• MATERIAL TO PROCESS
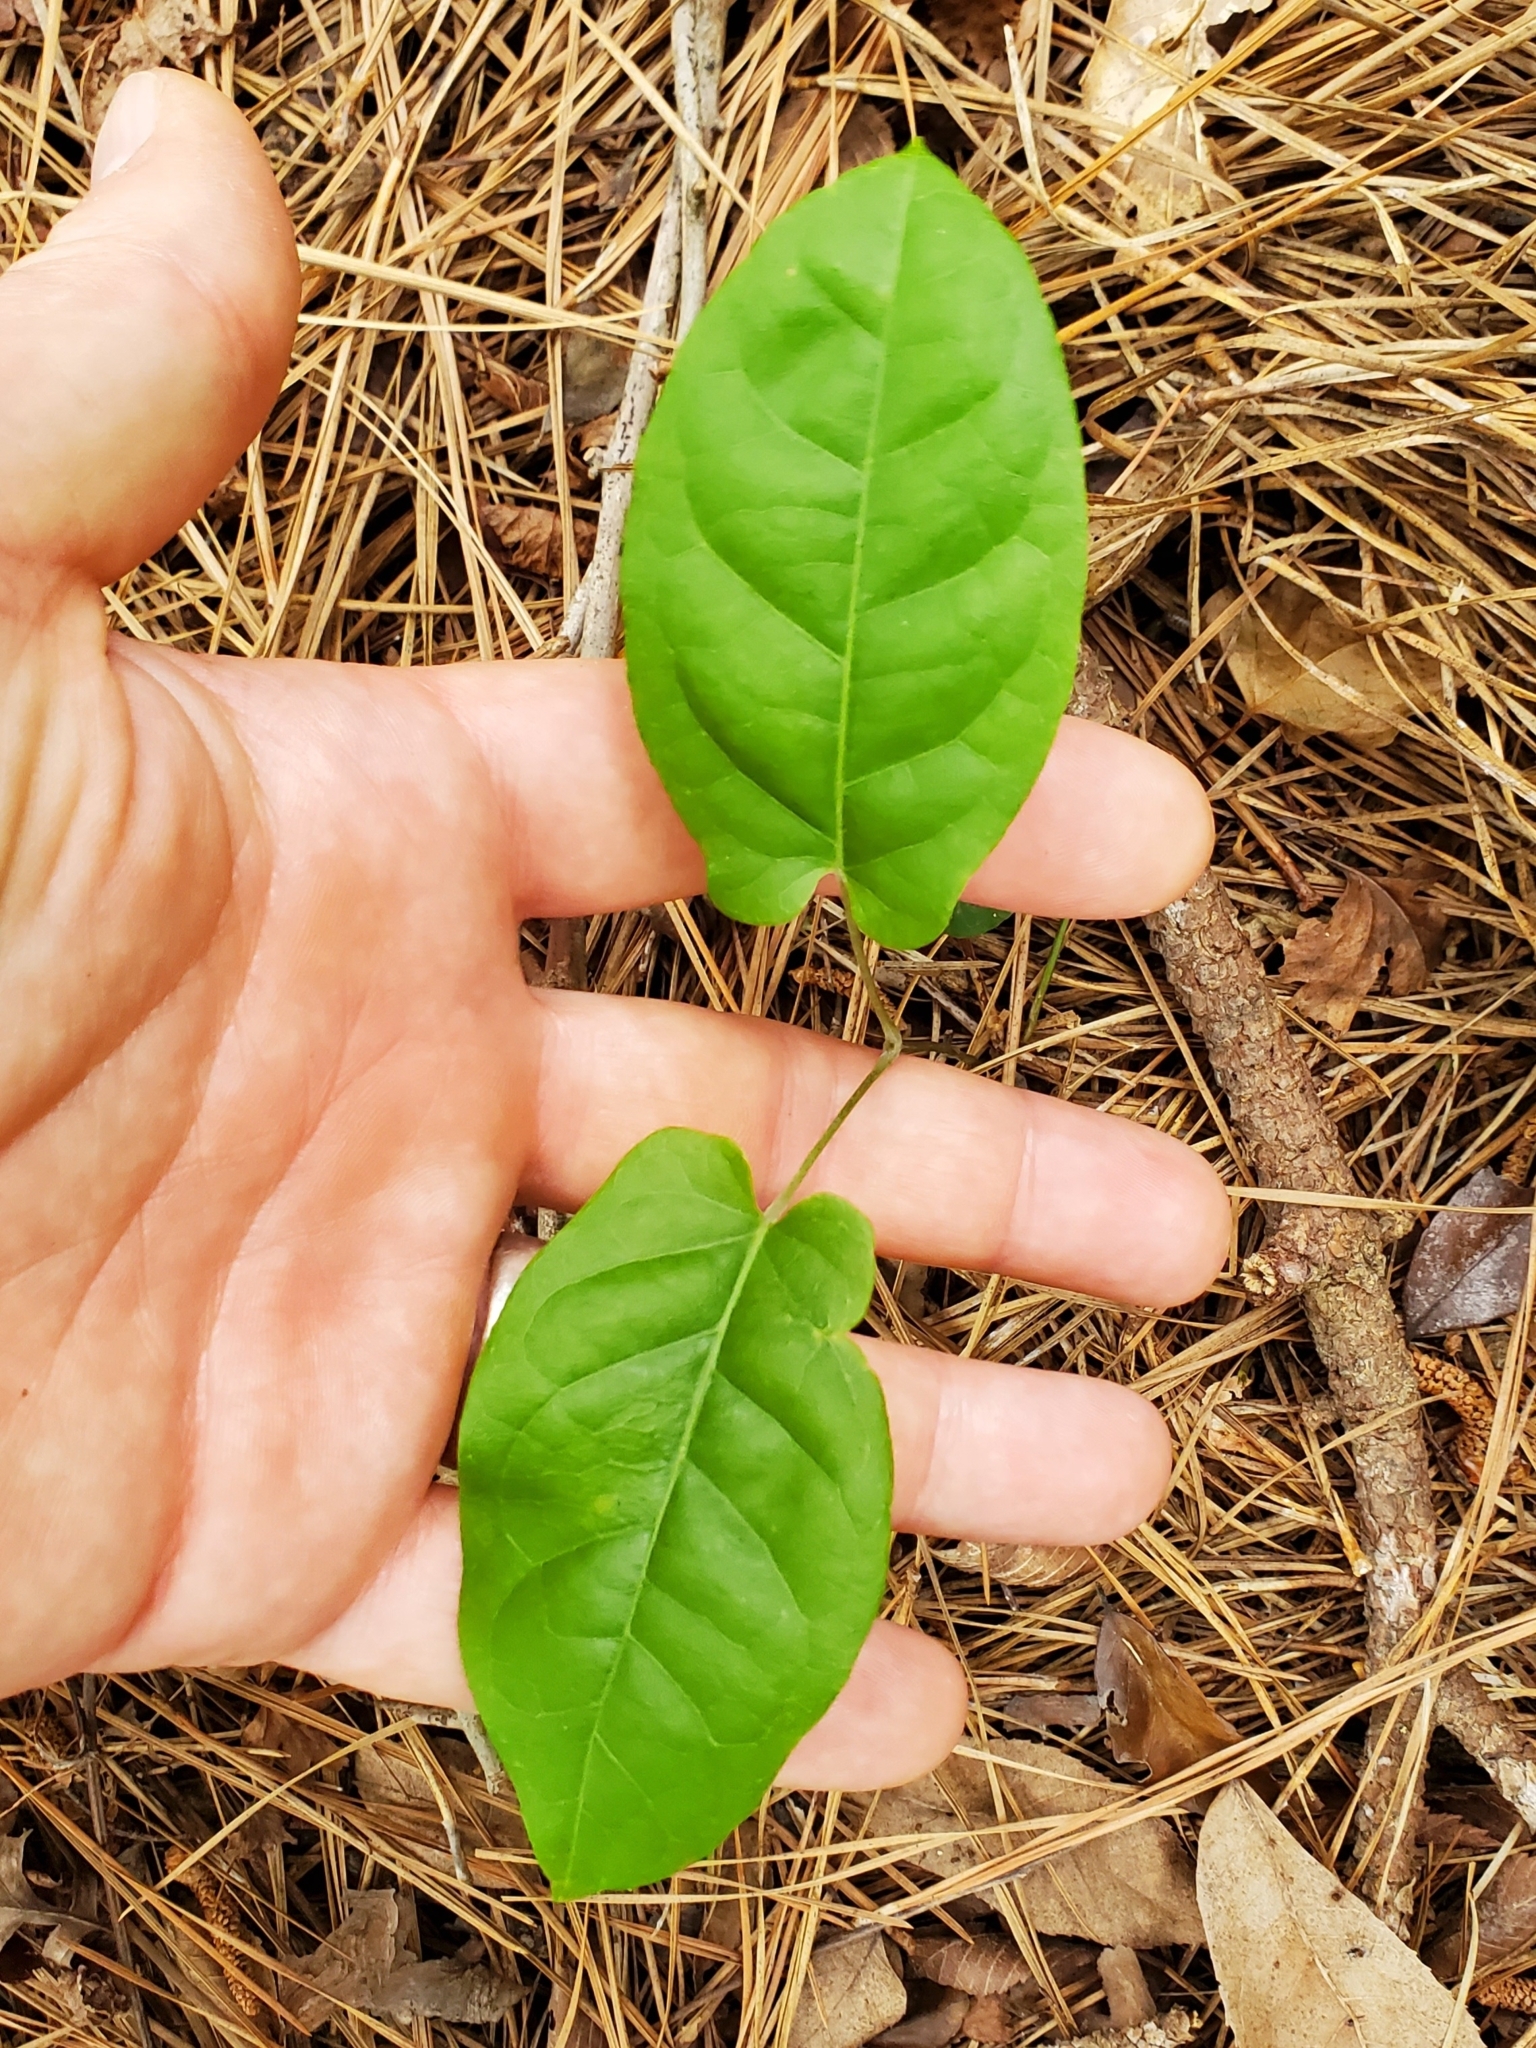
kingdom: Plantae
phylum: Tracheophyta
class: Magnoliopsida
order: Lamiales
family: Bignoniaceae
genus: Bignonia
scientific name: Bignonia capreolata
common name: Crossvine
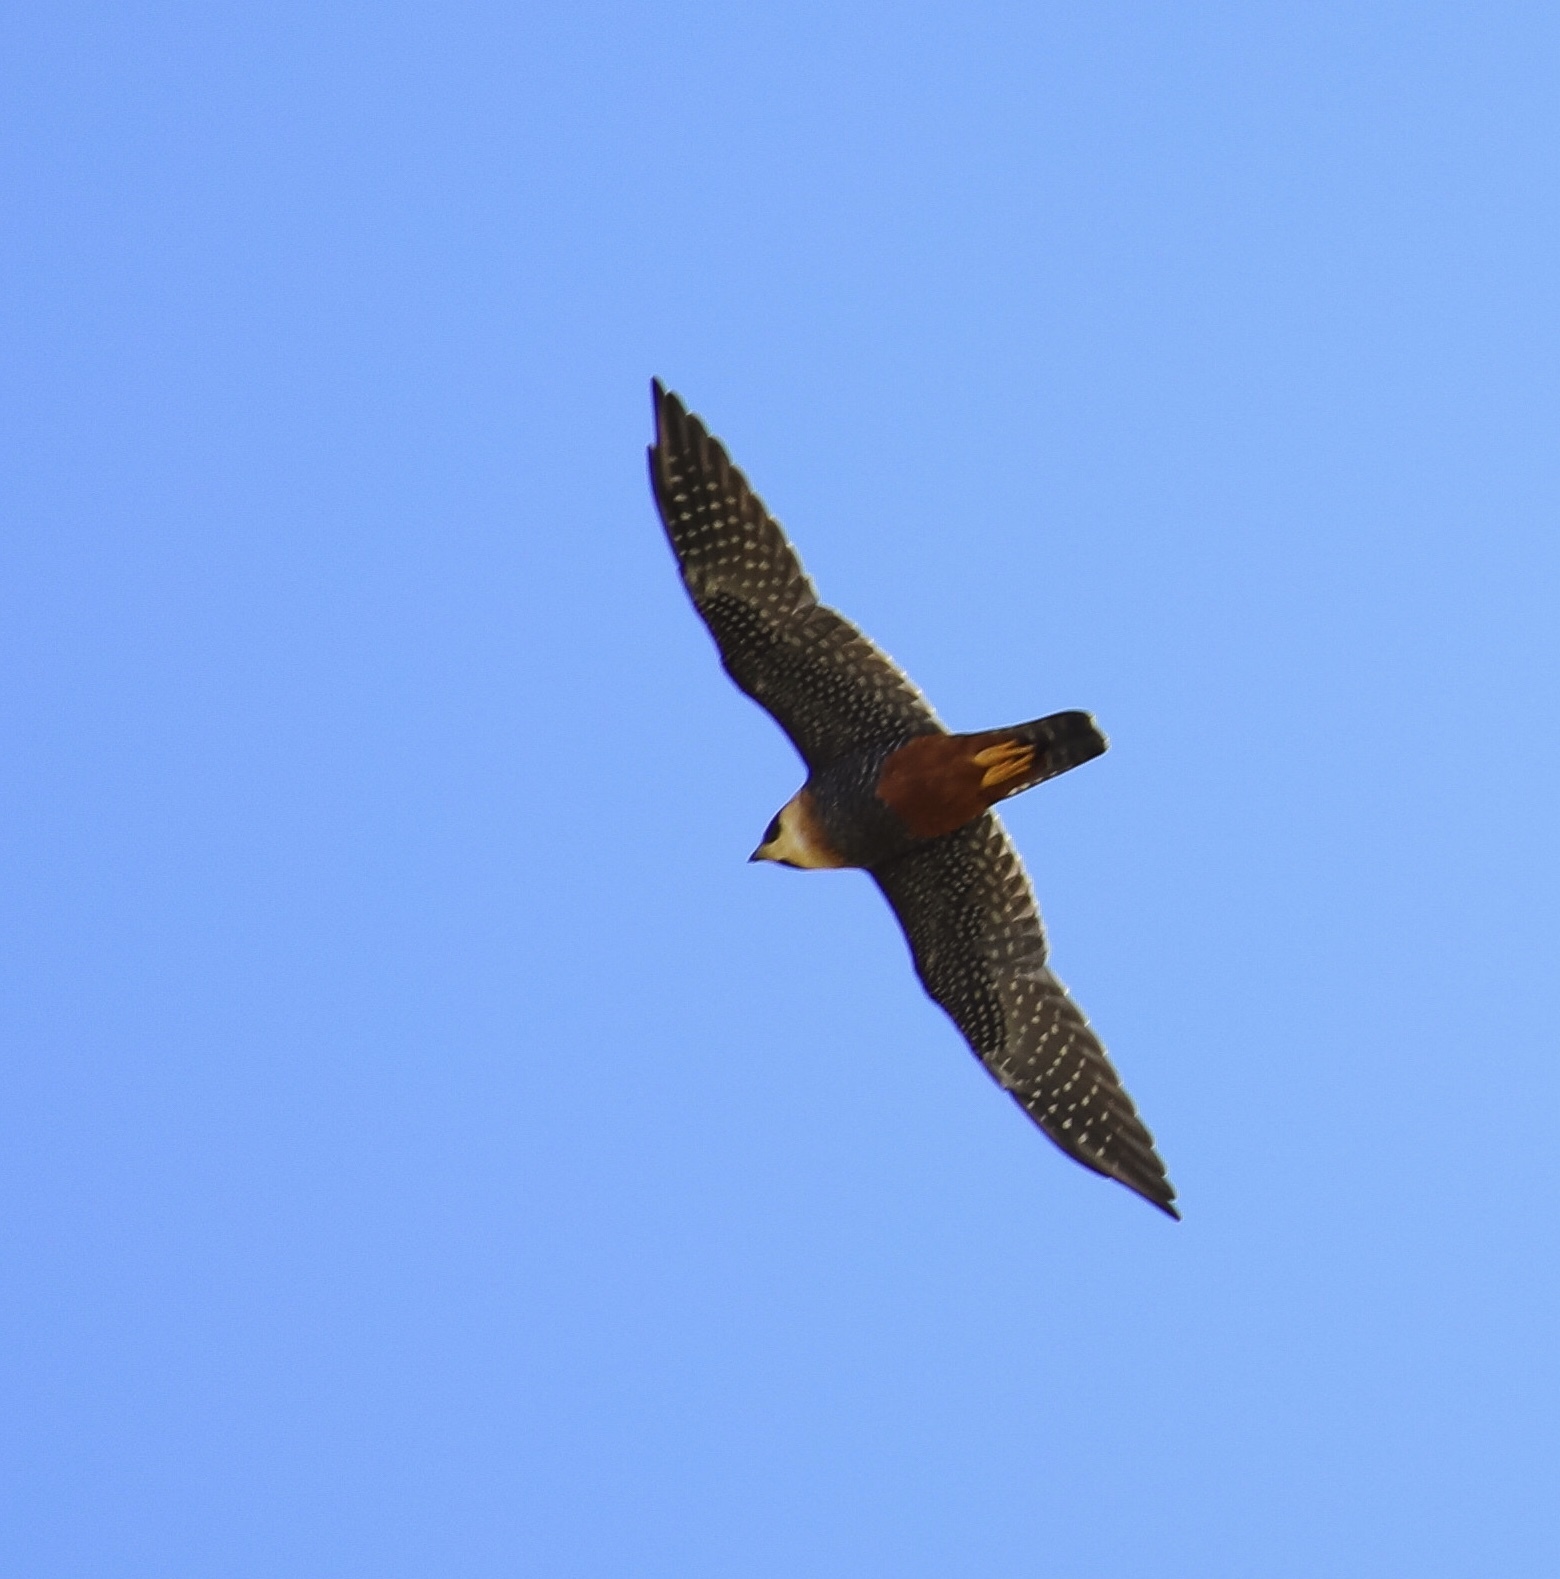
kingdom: Animalia
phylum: Chordata
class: Aves
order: Falconiformes
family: Falconidae
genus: Falco
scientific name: Falco rufigularis
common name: Bat falcon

• AIM OF THE TASK
Transcribe every line of the material above verbatim, omitting the pictures.

• CORRECT ANSWER
kingdom: Plantae
phylum: Tracheophyta
class: Magnoliopsida
order: Lamiales
family: Bignoniaceae
genus: Bignonia
scientific name: Bignonia capreolata
common name: Crossvine
kingdom: Animalia
phylum: Chordata
class: Aves
order: Falconiformes
family: Falconidae
genus: Falco
scientific name: Falco rufigularis
common name: Bat falcon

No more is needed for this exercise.